(Excerpted records)

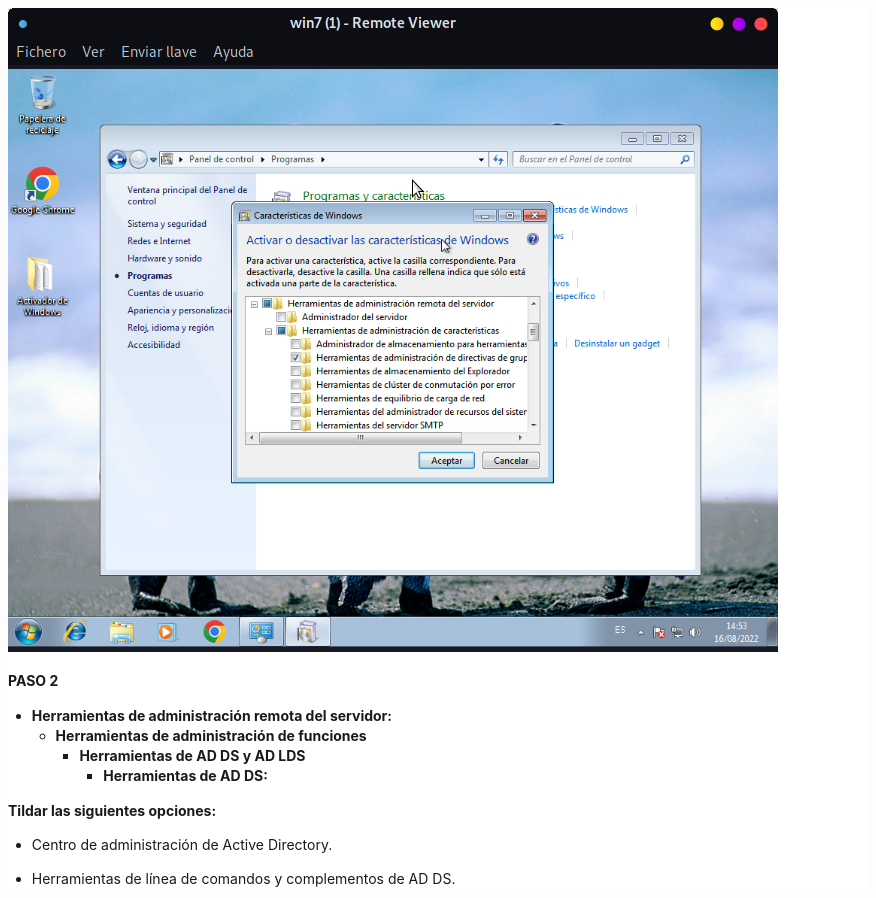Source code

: ![](/assets/images/samba/rsat-3.png)

**PASO 2**

* **Herramientas de administración remota del servidor:**
	* **Herramientas de administración de funciones**
		* **Herramientas de AD DS y AD LDS**
			* **Herramientas de AD DS:**

**Tildar las siguientes opciones:** 

* Centro de administración de Active Directory.

* Herramientas de línea de comandos y complementos de AD DS.
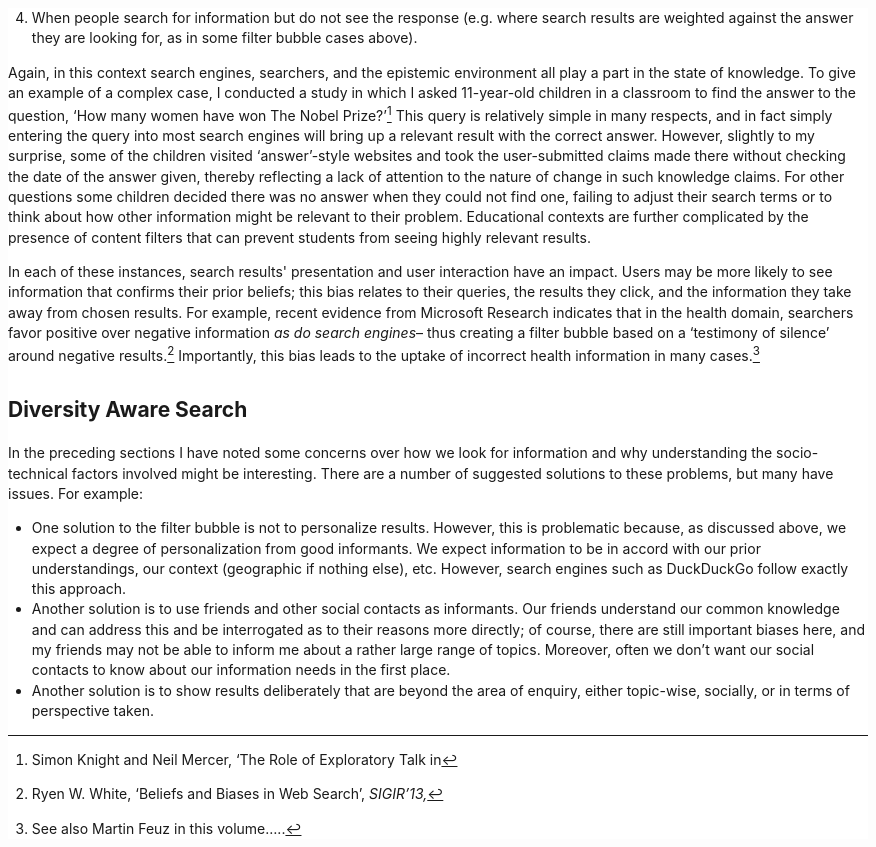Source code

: 4.  When people search for information but do not see the response (e.g.
    where search results are weighted against the answer they are
    looking for, as in some filter bubble cases above).

Again, in this context search engines, searchers, and the epistemic
environment all play a part in the state of knowledge. To give an
example of a complex case, I conducted a study in which I asked
11-year-old children in a classroom to find the answer to the question,
‘How many women have won The Nobel Prize?’[^14] This
query is relatively simple in many respects, and in fact simply entering
the query into most search engines will bring up a relevant result with
the correct answer. However, slightly to my surprise, some of the
children visited ‘answer’-style websites and took the user-submitted
claims made there without checking the date of the answer given, thereby
reflecting a lack of attention to the nature of change in such knowledge
claims. For other questions some children decided there was no answer
when they could not find one, failing to adjust their search terms or to
think about how other information might be relevant to their problem.
Educational contexts are further complicated by the presence of content
filters that can prevent students from seeing highly relevant results.

In each of these instances, search results' presentation and user
interaction have an impact. Users may be more likely to see information
that confirms their prior beliefs; this bias relates to their queries,
the results they click, and the information they take away from chosen
results. For example, recent evidence from Microsoft Research indicates
that in the health domain, searchers favor positive over negative
information *as do search engines*– thus creating a filter bubble based
on a ‘testimony of silence’ around negative
results.[^15] Importantly, this bias leads to the
uptake of incorrect health information in many
cases.[^16]

Diversity Aware Search
----------------------

In the preceding sections I have noted some concerns over how we look
for information and why understanding the socio-technical factors
involved might be interesting. There are a number of suggested solutions
to these problems, but many have issues. For example:

-   One solution to the filter bubble is not to personalize results.
    However, this is problematic because, as discussed above, we expect
    a degree of personalization from good informants. We expect
    information to be in accord with our prior understandings, our
    context (geographic if nothing else), etc. However, search engines
    such as DuckDuckGo follow exactly this approach.
-   Another solution is to use friends and other social contacts as
    informants. Our friends understand our common knowledge and can
    address this and be interrogated as to their reasons more directly;
    of course, there are still important biases here, and my friends may
    not be able to inform me about a rather large range of topics.
    Moreover, often we don’t want our social contacts to know about our
    information needs in the first place.
-   Another solution is to show results deliberately that are beyond the
    area of enquiry, either topic-wise, socially, or in terms of
    perspective taken.


[^1]: Andy Clark and David Chalmers, ‘The Extended Mind’, *Analysis* 58.1
[^2]: Simon Knight, ' Danish Use of Internet in Exams – Epistemology,
[^3]: See for discussion and critique of these articles Simon Knight, ‘ Is
[^4]: Amongst others, Dan Russell discusses these issues: 'Why Knowing
[^5]: Tim Adams, 'G oogle and the Future of Search: Amit Singhal and the
[^6]: Derrick Connell, ' Bing Social Updates Arrive Today: For Every
[^7]: See, http://actualfacebookgraphsearches. tumblr.com/.
[^8]: See for example Miranda Fricker, Epistemic Injustice: Power and the
[^9]: Thomas W. Simpson, ‘Evaluating Google as an Epistemic Tool’,
[^10]: Simpson, ‘Evaluating Google as an Epistemic Tool’, p. 439.
[^11]: See for example this post and references on it in Simon Knight, 'The
[^12]: I am grateful to Rebecca Ferguson at the Open University for these
[^13]: Interestingly Garfield discussed this in Eugene Garfield, *When Is a
[^14]: Simon Knight and Neil Mercer, ‘The Role of Exploratory Talk in
[^15]: Ryen W. White, ‘Beliefs and Biases in Web Search’, *SIGIR’13,*
[^16]: See also Martin Feuz in this volume…..
[^17]: See for example, Elena Simperl et al., ‘DiversiWeb 2011’, In *ACM
[^18]: Paul Resnick et al., ‘Bursting Your (Filter) Bubble: Strategies for
[^19]: See, http://project.liquidpub.org/tools.
[^20]: For another example of diversity aware search see the Narcissus
[^21]: Mathias Verbeke, Bettina Berendt, and Siegfried Nijssen, ‘Data
[^22]: Rahul Singh, Ya-Wen Hsu, and Naureen Moon, ‘Multiple Perspective
[^23]: Akiyo Nadamoto et al., ‘Content Hole Search in Community-type
[^24]: Nadamoto et al., ‘Content Hole Search’.
[^25]: Patrick Thomas, 'Give Us Your Feedback on Search Policies', Inside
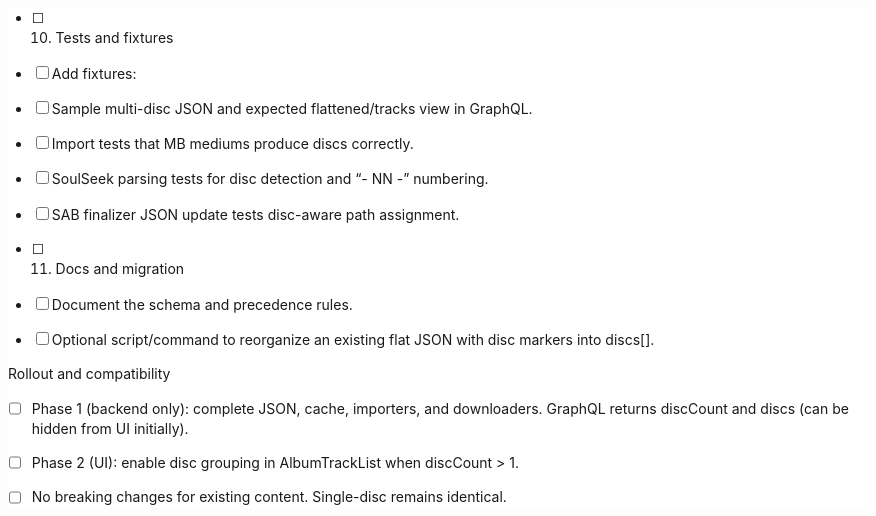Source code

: - [ ] 10) Tests and fixtures
- [ ] Add fixtures:
- [ ] Sample multi-disc JSON and expected flattened/tracks view in GraphQL.
- [ ] Import tests that MB mediums produce discs correctly.
- [ ] SoulSeek parsing tests for disc detection and “- NN -” numbering.
- [ ] SAB finalizer JSON update tests disc-aware path assignment.

- [ ] 11) Docs and migration
- [ ] Document the schema and precedence rules.
- [ ] Optional script/command to reorganize an existing flat JSON with disc markers into discs[].

Rollout and compatibility
- [ ] Phase 1 (backend only): complete JSON, cache, importers, and downloaders. GraphQL returns discCount and discs (can be hidden from UI initially).
- [ ] Phase 2 (UI): enable disc grouping in AlbumTrackList when discCount > 1.
- [ ] No breaking changes for existing content. Single-disc remains identical.

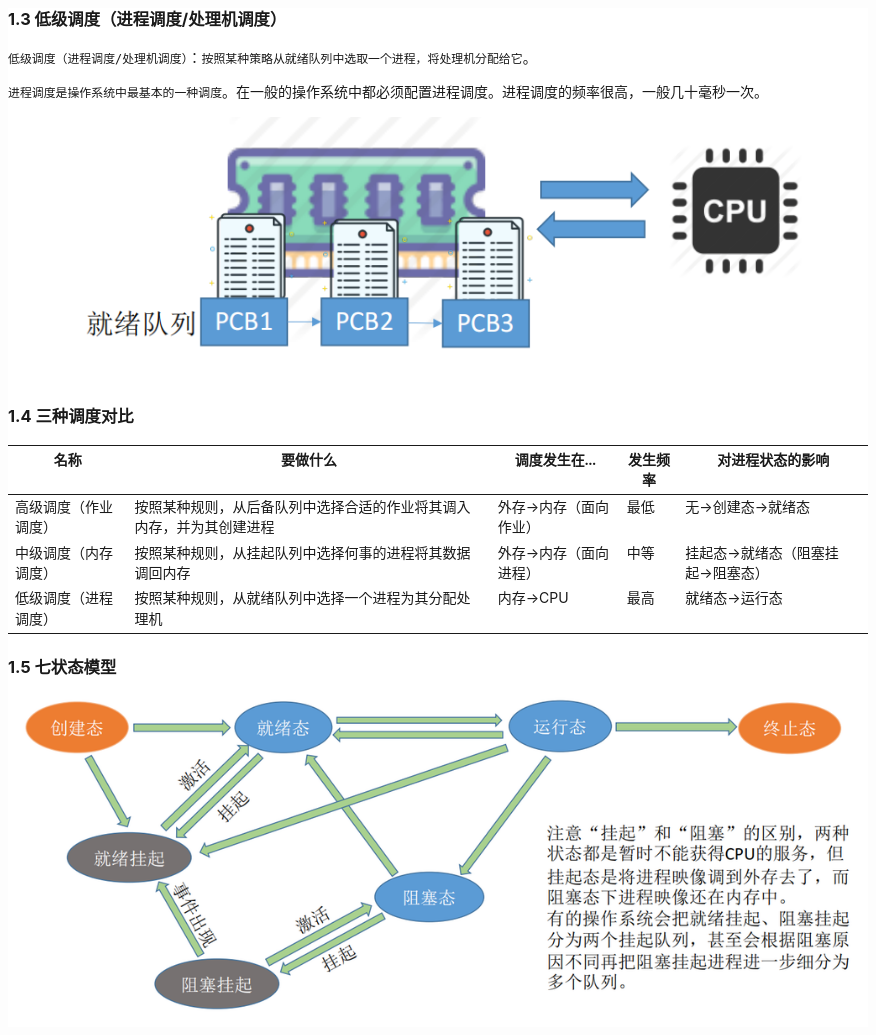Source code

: ### 1.3 低级调度（进程调度/处理机调度）

`低级调度（进程调度/处理机调度）`：`按照某种策略从就绪队列中选取一个进程，将处理机分配给它`。

`进程调度是操作系统中最基本的一种调度`。在一般的操作系统中都必须配置进程调度。进程调度的频率很高，一般几十毫秒一次。

![](./2-4.png)

### 1.4 三种调度对比

| 名称                 | 要做什么                                                             | 调度发生在...          | 发生频率 | 对进程状态的影响                   |
| -------------------- | -------------------------------------------------------------------- | ---------------------- | -------- | ---------------------------------- |
| 高级调度（作业调度） | 按照某种规则，从后备队列中选择合适的作业将其调入内存，并为其创建进程 | 外存->内存（面向作业） | 最低     | 无->创建态->就绪态                 |
| 中级调度（内存调度） | 按照某种规则，从挂起队列中选择何事的进程将其数据调回内存             | 外存->内存（面向进程） | 中等     | 挂起态->就绪态（阻塞挂起->阻塞态） |
| 低级调度（进程调度） | 按照某种规则，从就绪队列中选择一个进程为其分配处理机                 | 内存->CPU              | 最高     | 就绪态->运行态                     |

### 1.5 七状态模型

![](./2-5.png)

(End Excerpted records)

> Exercise brief
All entries are to be retyped exactly. Omit any embedded images.

> Result of this task
Source code

: ![](/assets/images/samba/rsat-3.png)

**PASO 2**

* **Herramientas de administración remota del servidor:**
	* **Herramientas de administración de funciones**
		* **Herramientas de AD DS y AD LDS**
			* **Herramientas de AD DS:**

**Tildar las siguientes opciones:** 

* Centro de administración de Active Directory.

* Herramientas de línea de comandos y complementos de AD DS.
Source code

: 4.  When people search for information but do not see the response (e.g.
    where search results are weighted against the answer they are
    looking for, as in some filter bubble cases above).

Again, in this context search engines, searchers, and the epistemic
environment all play a part in the state of knowledge. To give an
example of a complex case, I conducted a study in which I asked
11-year-old children in a classroom to find the answer to the question,
‘How many women have won The Nobel Prize?’[^14] This
query is relatively simple in many respects, and in fact simply entering
the query into most search engines will bring up a relevant result with
the correct answer. However, slightly to my surprise, some of the
children visited ‘answer’-style websites and took the user-submitted
claims made there without checking the date of the answer given, thereby
reflecting a lack of attention to the nature of change in such knowledge
claims. For other questions some children decided there was no answer
when they could not find one, failing to adjust their search terms or to
think about how other information might be relevant to their problem.
Educational contexts are further complicated by the presence of content
filters that can prevent students from seeing highly relevant results.

In each of these instances, search results' presentation and user
interaction have an impact. Users may be more likely to see information
that confirms their prior beliefs; this bias relates to their queries,
the results they click, and the information they take away from chosen
results. For example, recent evidence from Microsoft Research indicates
that in the health domain, searchers favor positive over negative
information *as do search engines*– thus creating a filter bubble based
on a ‘testimony of silence’ around negative
results.[^15] Importantly, this bias leads to the
uptake of incorrect health information in many
cases.[^16]

Diversity Aware Search
----------------------

In the preceding sections I have noted some concerns over how we look
for information and why understanding the socio-technical factors
involved might be interesting. There are a number of suggested solutions
to these problems, but many have issues. For example:

-   One solution to the filter bubble is not to personalize results.
    However, this is problematic because, as discussed above, we expect
    a degree of personalization from good informants. We expect
    information to be in accord with our prior understandings, our
    context (geographic if nothing else), etc. However, search engines
    such as DuckDuckGo follow exactly this approach.
-   Another solution is to use friends and other social contacts as
    informants. Our friends understand our common knowledge and can
    address this and be interrogated as to their reasons more directly;
    of course, there are still important biases here, and my friends may
    not be able to inform me about a rather large range of topics.
    Moreover, often we don’t want our social contacts to know about our
    information needs in the first place.
-   Another solution is to show results deliberately that are beyond the
    area of enquiry, either topic-wise, socially, or in terms of
    perspective taken.


[^1]: Andy Clark and David Chalmers, ‘The Extended Mind’, *Analysis* 58.1
[^2]: Simon Knight, ' Danish Use of Internet in Exams – Epistemology,
[^3]: See for discussion and critique of these articles Simon Knight, ‘ Is
[^4]: Amongst others, Dan Russell discusses these issues: 'Why Knowing
[^5]: Tim Adams, 'G oogle and the Future of Search: Amit Singhal and the
[^6]: Derrick Connell, ' Bing Social Updates Arrive Today: For Every
[^7]: See, http://actualfacebookgraphsearches. tumblr.com/.
[^8]: See for example Miranda Fricker, Epistemic Injustice: Power and the
[^9]: Thomas W. Simpson, ‘Evaluating Google as an Epistemic Tool’,
[^10]: Simpson, ‘Evaluating Google as an Epistemic Tool’, p. 439.
[^11]: See for example this post and references on it in Simon Knight, 'The
[^12]: I am grateful to Rebecca Ferguson at the Open University for these
[^13]: Interestingly Garfield discussed this in Eugene Garfield, *When Is a
[^14]: Simon Knight and Neil Mercer, ‘The Role of Exploratory Talk in
[^15]: Ryen W. White, ‘Beliefs and Biases in Web Search’, *SIGIR’13,*
[^16]: See also Martin Feuz in this volume…..
[^17]: See for example, Elena Simperl et al., ‘DiversiWeb 2011’, In *ACM
[^18]: Paul Resnick et al., ‘Bursting Your (Filter) Bubble: Strategies for
[^19]: See, http://project.liquidpub.org/tools.
[^20]: For another example of diversity aware search see the Narcissus
[^21]: Mathias Verbeke, Bettina Berendt, and Siegfried Nijssen, ‘Data
[^22]: Rahul Singh, Ya-Wen Hsu, and Naureen Moon, ‘Multiple Perspective
[^23]: Akiyo Nadamoto et al., ‘Content Hole Search in Community-type
[^24]: Nadamoto et al., ‘Content Hole Search’.
[^25]: Patrick Thomas, 'Give Us Your Feedback on Search Policies', Inside
Source code

: - [ ] 10) Tests and fixtures
- [ ] Add fixtures:
- [ ] Sample multi-disc JSON and expected flattened/tracks view in GraphQL.
- [ ] Import tests that MB mediums produce discs correctly.
- [ ] SoulSeek parsing tests for disc detection and “- NN -” numbering.
- [ ] SAB finalizer JSON update tests disc-aware path assignment.

- [ ] 11) Docs and migration
- [ ] Document the schema and precedence rules.
- [ ] Optional script/command to reorganize an existing flat JSON with disc markers into discs[].

Rollout and compatibility
- [ ] Phase 1 (backend only): complete JSON, cache, importers, and downloaders. GraphQL returns discCount and discs (can be hidden from UI initially).
- [ ] Phase 2 (UI): enable disc grouping in AlbumTrackList when discCount > 1.
- [ ] No breaking changes for existing content. Single-disc remains identical.

Source code

: ### 1.3 低级调度（进程调度/处理机调度）

`低级调度（进程调度/处理机调度）`：`按照某种策略从就绪队列中选取一个进程，将处理机分配给它`。

`进程调度是操作系统中最基本的一种调度`。在一般的操作系统中都必须配置进程调度。进程调度的频率很高，一般几十毫秒一次。

![](./2-4.png)

### 1.4 三种调度对比

| 名称                 | 要做什么                                                             | 调度发生在...          | 发生频率 | 对进程状态的影响                   |
| -------------------- | -------------------------------------------------------------------- | ---------------------- | -------- | ---------------------------------- |
| 高级调度（作业调度） | 按照某种规则，从后备队列中选择合适的作业将其调入内存，并为其创建进程 | 外存->内存（面向作业） | 最低     | 无->创建态->就绪态                 |
| 中级调度（内存调度） | 按照某种规则，从挂起队列中选择何事的进程将其数据调回内存             | 外存->内存（面向进程） | 中等     | 挂起态->就绪态（阻塞挂起->阻塞态） |
| 低级调度（进程调度） | 按照某种规则，从就绪队列中选择一个进程为其分配处理机                 | 内存->CPU              | 最高     | 就绪态->运行态                     |

### 1.5 七状态模型

![](./2-5.png)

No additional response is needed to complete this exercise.